Baştan belirteyim ki bu yazının siyasetle uzaktan yakından bir ilgisi yok. İçinde herhangi bir söylenti, dedikodu, tahmin olmadığı gibi çoğu insanın ne yazık ki dertlenmediği bir konudan yani deprem ve bilim arasındaki ilişkiye dair bir çelişkiden bahis açacağım.
Ne yazık ki Eskişehir Osmangazi Üniversitesi son yıllarda deprem ve fay hattı ile ilgili pek çok şüphenin merkezi konumuna düştü.
Sorgulanan ve tam olarak cevabı alınmayan pek çok önemli soru var.
Üniversite alanı içinden fay hattı geçiyor mu?
Geçmiş dönemde yapılan ve her gün on binlerce insanın kullandığı binalar deprem koşullarına uygun mu?
Olası bir depremde karşımıza insan ihmaline dayanan acı bir bilanço çıkar mı?
Bu soruların sık sık tekrarlanması ve gündeme gelmesindeki en büyük sebeplerden birisi de ESOGÜ’nün kurumsal iletişim adına muhatap tanımaması ve bazı sorulara ancak cimer üzerinden cevap vermesi.
Ancak verilen cevaplar konusunda yaşanan çelişki sadece biz sıradan insanların değil bilim insanı olarak bildiğimiz insanlar arasında da siyah ile beyaz gibi tezat oluşturacak cinsten.
Bu tezat durumun son örneği ESOGÜ içinden geçtiği iddia edilen fay hattı ile ilgili iki bilim insanı, iki profesörün yaptığı açıklamalar.
İlk açıklama ESOGÜ Mühendislik Mimarlık Fakültesi Jeoloji Mühendisliği Bölümü Öğretim Üyesi Prof. Dr. Erhan Altunel’den geldi ve Altınel “Jeofizik ölçüm sonuçlara ve gözlemlerle sondaj verileri, Meşelik Kampüs alanı içinde herhangi bir fay olmadığını ortaya koymaktadır.” Dedi.
Bu açıklama sonrası Jeoloji Mühendisleri Odası Şube Başkanı Prof. Dr. Can Ayday bir açıklama yaptı ve dedi ki “99 depreminden sonra 2000’li yıllarda ilk defa o çalışmayı biz yaptık. Büyükşehir Belediyesi de bunu aldı ve kullandı. Osmangazi Üniversitesi kampüsü içinden fay geçiyor. ‘Geçmiyor’ diye bir ifade var fakat bu talihsiz bir ifade. Bu fay hastane binasının altından geçmiyor ama kampüs sınırları içerisinden geçmektedir.”
Peki biz kime inanacağız?
Bu öyle aman deyip geçiştirilecek bir mevzu değil. On binlerce insanın can güvenliğini yakından ilgilendiren ve hassasiyetle üzerinde durulması gereken bir mevzu.

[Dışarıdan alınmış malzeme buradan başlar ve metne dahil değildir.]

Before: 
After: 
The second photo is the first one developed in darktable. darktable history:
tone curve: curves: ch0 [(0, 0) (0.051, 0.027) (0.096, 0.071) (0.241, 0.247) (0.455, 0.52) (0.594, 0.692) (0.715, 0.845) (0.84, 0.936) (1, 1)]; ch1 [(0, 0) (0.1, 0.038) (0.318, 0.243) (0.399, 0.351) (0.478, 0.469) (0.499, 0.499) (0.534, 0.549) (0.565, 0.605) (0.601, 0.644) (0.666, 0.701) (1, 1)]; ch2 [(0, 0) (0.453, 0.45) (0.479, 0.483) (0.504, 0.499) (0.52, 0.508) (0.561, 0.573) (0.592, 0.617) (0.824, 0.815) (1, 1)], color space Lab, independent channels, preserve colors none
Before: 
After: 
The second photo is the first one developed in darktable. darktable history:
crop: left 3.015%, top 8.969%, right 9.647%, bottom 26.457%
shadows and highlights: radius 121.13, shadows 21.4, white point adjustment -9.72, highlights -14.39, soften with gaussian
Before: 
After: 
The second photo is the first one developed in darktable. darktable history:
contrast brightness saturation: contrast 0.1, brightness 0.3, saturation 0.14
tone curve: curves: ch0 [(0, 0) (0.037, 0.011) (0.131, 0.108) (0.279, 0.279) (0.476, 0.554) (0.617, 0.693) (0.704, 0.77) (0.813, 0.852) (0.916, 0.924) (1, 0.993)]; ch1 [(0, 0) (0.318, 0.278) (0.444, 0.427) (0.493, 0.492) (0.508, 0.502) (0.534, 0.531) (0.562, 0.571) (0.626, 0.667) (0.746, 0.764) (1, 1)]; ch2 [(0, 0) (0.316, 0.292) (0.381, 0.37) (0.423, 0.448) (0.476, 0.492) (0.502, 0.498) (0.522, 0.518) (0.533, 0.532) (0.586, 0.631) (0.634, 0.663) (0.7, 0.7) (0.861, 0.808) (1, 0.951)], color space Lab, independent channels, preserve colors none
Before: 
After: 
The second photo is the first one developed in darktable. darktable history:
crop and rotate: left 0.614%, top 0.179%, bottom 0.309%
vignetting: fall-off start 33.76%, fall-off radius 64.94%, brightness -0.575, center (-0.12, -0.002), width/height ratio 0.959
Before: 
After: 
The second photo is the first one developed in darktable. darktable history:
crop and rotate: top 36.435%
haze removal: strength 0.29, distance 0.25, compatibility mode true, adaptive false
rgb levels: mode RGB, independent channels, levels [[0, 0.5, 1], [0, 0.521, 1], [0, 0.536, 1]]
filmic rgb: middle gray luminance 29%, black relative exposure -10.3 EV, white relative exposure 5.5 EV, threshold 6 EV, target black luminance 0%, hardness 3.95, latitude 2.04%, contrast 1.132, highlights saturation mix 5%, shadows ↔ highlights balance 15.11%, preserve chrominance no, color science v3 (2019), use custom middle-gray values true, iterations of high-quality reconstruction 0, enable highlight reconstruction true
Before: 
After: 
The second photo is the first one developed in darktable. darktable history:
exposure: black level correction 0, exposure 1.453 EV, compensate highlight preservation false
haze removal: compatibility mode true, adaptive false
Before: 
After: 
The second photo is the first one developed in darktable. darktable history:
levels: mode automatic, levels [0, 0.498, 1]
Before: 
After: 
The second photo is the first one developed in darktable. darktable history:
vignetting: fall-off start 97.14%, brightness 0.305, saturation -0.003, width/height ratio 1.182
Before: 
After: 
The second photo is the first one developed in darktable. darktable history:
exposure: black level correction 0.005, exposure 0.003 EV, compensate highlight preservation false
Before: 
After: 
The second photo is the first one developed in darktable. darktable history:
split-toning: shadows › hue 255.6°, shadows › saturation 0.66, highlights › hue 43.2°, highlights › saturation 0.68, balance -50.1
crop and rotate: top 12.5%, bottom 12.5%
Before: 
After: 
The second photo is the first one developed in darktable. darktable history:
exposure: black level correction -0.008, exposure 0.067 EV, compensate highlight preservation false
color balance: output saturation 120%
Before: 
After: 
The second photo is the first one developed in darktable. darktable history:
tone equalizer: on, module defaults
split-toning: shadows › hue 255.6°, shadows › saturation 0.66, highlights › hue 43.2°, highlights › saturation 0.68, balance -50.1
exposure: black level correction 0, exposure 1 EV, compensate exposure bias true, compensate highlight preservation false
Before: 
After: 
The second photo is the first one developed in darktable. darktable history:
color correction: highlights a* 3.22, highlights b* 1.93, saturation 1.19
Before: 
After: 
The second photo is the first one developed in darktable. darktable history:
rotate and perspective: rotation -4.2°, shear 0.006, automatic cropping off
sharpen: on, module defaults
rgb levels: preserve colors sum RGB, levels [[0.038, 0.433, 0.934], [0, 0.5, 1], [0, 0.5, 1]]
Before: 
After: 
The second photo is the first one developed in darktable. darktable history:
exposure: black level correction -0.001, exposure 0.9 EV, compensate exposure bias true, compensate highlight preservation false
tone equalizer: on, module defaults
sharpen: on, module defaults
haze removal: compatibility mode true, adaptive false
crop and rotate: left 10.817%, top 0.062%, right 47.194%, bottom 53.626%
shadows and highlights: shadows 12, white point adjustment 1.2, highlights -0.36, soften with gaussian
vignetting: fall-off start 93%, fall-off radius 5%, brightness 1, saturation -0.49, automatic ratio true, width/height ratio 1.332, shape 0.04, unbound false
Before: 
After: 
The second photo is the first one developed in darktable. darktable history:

Kendini bu alana adamış, yıllardır bu alanda bilim üreten insanlar bile ortak bir karar veremiyor ve birbirine tezat açıklamalar yapıyorsa biz nereye, kime sığınacağız?
Fay hattı konusu gibi ESOGÜ Tıp Fakültesi Hastanesi başta olmak üzere geçmiş dönemde yapılan binaların depreme karşı güvenliği konusunda da ciddi kuşkular var.
ESOGÜ tarafından teknik tabirler kullanılarak yapılan açıklama kamuoyunu tatmin etmiş değil. Güçlendirme yapılması gerekiyorsa bina güçsüz mü? Dayanıklı ise neden 1 senedir bu yönde bir çalışma yapılıyor gibi basit ama cevaplanması gereken yepyeni sorularımız var.
Lütfen Eskişehir için hayati öneme sahip bu konuyu kişiselleştirip bir kenara atmayalım.
Allah göstermesin ama bir gün bizim, sevdiklerimizin, dostlarımızın herhangi bir doğal afete nerede yakalanacağının garantisi yok değil mi?